Wilmslow aren't the only folks in the UK to do aircore inductors.

http://www.falcon-acoustics.co.uk/pl28p6.htm

Falcon will custom wind any value for you should you require but the link above is the price of the most common ones.
 
I just went through a building the calc in excel and setting up a winder, in my mind. Then I priced the magnet wire :bigeyes: My calcs put me at about a 10% savings if I buy the wire in large quantities, not enough to make it worth while. Even priced some spool winding machines $10K for a new, about $2k for used. If you can find a good source for the wire, you might be able to save a little, but it would be hard to compete with the vendors.

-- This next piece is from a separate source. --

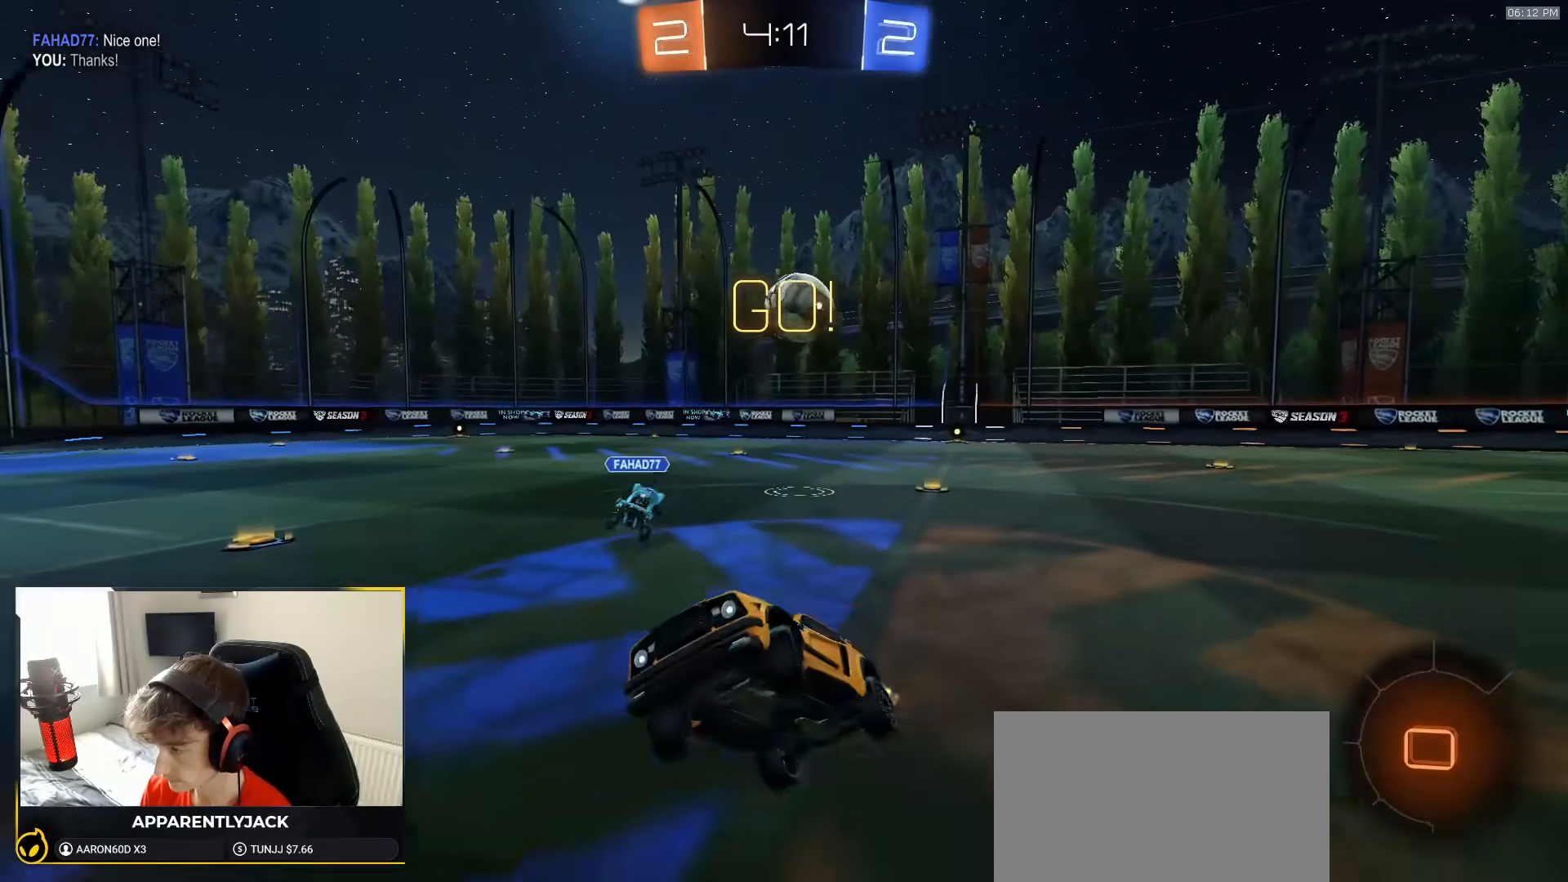
{"buttons": ["R2"], "left_stick": "left", "right_stick": "center", "events": [[200, "left_stick", "left"]]}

I think I'll still build the winding machine just to do it and be able to make a coil when ever I want to. you never know, some one might want to buy it.
 
I've just had a look at the falcon inductor prices. :bigeyes:

I bought my last lot of inductors from Strassacker in Germany and their prices are much, much cheaper. eg. 2mH (1mm) from a UK supplier is about £10, from Germany it cost about £3.50! Ok there is p&p to consider but you only need to buy a few inductors to cover the difference. Their service was excellent.

In the past I have had some inductors from Wilmslow and IMO the quality was very poor. Thin wire (high DCR) and high price.

I have noticed that on ebay at the moment there is somebody selling Intertechnik inductors at amazing prices. He has limited values but it is well worth a look. Search for intertechnik and look in ebay shops.

Al
 
I would agree that it is a bit of a nightmare getting decent inductors in the uk- and decent resisitors too!

If you have to wind your own, try http://www.wires.co.uk/acatalog/sx_ec_wire.html they have lots of different diameters

You can also get air cored inductors from Audiocom- http://www.audiocom-uk.com/ but they are a bit expensive and the last time i tried ordereing from them the website broke, so best avoid.

As others have said, Stessacker- http://www.lautsprechershop.de/hifi/index_en.htm - offer excellent service (I had an email conversation with the guy there asking for some information at 11:30pm one night with immediate responses!) and the bits I bought on the sunday night arrived on the wednesday morning. Only accept paypal for payment, but they have all the bits you need :D
 
Winding a coil is so easy, just use a drill with adjustable speed. Better with two people, one guide the wire and the other control the drill...

We did that at elementary school grade 3. Each coil was perfect or almost perfect, just like a sewing machine can wind perfect or almost perfect "coils" of "wire"... same principle. It was also damn fast. Several layers of wire with about 20 turns per layer took a few minutes at most.
 
It might make sense to wind your own for really big inductors and large wire gauges. Looking for a 2.4mH 12ga coil, I found a spool of 12 ga magnet wire on eBay big enough to wind three for a little more North Creeks' price for one.

Smaller inductors and retail price for wire don't make sense to me either.